Saturday, January 29, 2005



Hitchhiker's Guide to the Galaxy
Douglas Adams


Through Audible.com, I downloaded the HHG2G on my thumb-sized muVo mp3 player - very good, and somehow appropriate having the Guide (well, a book about it, read by the author) on a portable electronic device. Made me wish for a Vogon space ship to hitchhike on. And kind of nice to be listening to this book at the same time the asteroid named for Douglas Adams was announced.

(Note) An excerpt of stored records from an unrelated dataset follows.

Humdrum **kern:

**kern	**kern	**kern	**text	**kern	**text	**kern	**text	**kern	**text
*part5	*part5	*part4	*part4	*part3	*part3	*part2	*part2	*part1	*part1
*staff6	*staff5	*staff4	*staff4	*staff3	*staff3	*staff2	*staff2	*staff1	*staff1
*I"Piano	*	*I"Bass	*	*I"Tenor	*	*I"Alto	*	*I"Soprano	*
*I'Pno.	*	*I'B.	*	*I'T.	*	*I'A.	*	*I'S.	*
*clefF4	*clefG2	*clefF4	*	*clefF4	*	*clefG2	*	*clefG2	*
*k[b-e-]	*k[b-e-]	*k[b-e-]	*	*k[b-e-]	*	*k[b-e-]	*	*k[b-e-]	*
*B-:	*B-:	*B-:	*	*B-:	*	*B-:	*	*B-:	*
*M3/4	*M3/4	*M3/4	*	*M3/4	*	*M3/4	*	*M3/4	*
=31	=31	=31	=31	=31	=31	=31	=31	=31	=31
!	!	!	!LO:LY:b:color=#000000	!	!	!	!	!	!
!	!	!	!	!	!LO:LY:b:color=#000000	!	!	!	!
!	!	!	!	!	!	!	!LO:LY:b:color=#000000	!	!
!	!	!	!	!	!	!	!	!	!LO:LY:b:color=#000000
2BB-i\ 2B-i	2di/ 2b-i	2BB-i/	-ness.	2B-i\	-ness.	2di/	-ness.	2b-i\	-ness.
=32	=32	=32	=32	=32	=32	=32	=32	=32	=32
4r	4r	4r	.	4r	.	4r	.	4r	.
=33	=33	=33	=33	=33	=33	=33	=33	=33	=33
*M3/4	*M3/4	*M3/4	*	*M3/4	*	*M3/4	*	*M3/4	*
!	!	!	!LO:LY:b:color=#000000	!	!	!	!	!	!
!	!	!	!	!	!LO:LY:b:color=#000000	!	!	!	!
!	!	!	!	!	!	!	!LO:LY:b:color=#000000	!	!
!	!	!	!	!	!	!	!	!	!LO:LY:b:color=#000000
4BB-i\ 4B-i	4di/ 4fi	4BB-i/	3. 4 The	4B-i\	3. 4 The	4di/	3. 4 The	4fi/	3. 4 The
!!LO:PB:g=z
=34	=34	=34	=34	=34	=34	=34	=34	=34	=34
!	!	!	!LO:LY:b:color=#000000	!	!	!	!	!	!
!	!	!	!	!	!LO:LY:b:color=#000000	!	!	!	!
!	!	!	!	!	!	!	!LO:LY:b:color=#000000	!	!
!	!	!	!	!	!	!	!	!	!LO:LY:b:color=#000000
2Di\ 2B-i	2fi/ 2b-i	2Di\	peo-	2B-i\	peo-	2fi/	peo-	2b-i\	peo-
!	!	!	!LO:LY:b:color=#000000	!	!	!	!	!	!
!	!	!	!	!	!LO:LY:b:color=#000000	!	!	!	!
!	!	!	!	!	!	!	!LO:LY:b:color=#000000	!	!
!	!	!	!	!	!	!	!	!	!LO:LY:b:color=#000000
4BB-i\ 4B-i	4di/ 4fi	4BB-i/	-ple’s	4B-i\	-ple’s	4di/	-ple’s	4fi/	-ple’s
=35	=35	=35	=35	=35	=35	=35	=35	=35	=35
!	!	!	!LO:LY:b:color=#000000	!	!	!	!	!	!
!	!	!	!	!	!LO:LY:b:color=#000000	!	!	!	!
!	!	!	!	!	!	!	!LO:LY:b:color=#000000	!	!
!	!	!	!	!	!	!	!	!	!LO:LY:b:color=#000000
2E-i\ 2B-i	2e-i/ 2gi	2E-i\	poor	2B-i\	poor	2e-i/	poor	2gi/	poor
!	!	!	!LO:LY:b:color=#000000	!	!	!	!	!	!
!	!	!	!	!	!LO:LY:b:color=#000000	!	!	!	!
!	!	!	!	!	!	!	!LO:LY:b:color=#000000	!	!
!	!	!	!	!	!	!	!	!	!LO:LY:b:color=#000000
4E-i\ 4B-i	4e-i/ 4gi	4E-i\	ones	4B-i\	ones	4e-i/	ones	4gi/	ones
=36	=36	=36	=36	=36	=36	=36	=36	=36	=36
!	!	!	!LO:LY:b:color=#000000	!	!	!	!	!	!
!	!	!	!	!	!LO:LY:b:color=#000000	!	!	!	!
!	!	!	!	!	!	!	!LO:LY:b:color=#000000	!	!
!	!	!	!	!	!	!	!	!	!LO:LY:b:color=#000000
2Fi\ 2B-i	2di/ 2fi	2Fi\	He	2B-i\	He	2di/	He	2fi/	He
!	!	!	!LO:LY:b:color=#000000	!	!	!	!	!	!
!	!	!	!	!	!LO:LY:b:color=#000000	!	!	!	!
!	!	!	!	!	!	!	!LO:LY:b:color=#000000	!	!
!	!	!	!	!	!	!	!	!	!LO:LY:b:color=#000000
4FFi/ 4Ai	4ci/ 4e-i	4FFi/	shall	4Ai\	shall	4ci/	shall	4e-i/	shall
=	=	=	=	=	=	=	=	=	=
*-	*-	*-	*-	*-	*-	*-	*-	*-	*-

Fun to read, or listen to, this book really is unique. Not pure spoof, it really is quite a decent SF story, albeit a very lighthearted one. I think I'll get the next one for my next subscription.

Partner in Crime

J. A. Jance


This was an interesting book - Jance decided to connect her two detectives, Sheriff Brady and JP Beaumont. I don't exactly like all of the way it worked. The audio version I listened to was not the BN link above, but this one read by two actors, one male and one female, sharing the appropriate characters. That didn't work as well as the pair who do the Lois McMaster Bujold books. The oddest thing is that the books shift from first person (Beaumont) to third person (about Brady) back and forth. Kind of confusing. I think the abridged version might be a better choice.

Most interesting, and disturbing, is the information about sodium azide, used to kill the victim in the story. Scary stuff.

Sunday, January 23, 2005



City of Pearl

Karen Traviss



City of Pearl, the debut novel by Karen Traviss, is a magnificently complex story about alien societies struggling to coexist on a remote planet similar to Earth. When a small team of marines and researchers -- led by hard-nosed Environmental Hazard Enforcement officer Shan Frankland -- comes in search of a lost human colony, their discovery is both astonishing and potentially deadly.


This is "mainstream" book by Traviss - already nominated for a PKD award - shows amazing depth. The potency of her Star Wars effort was no accident; she's got a lot of great stories to tell, it seems clear. Very Eurocentric focus - and looking forward to an interesting eco-future. Re-reading it will be interesting, since a lot of the tension seemed to depend on revealing facts to the reader, ala the "Suppressed Briefing" the main character is working under [a briefing where facts are 'remembered' when and if needed, but not until]. And as others have said, I'd love to have a "Swiss" - the all things-tool Inspector Frankland uses.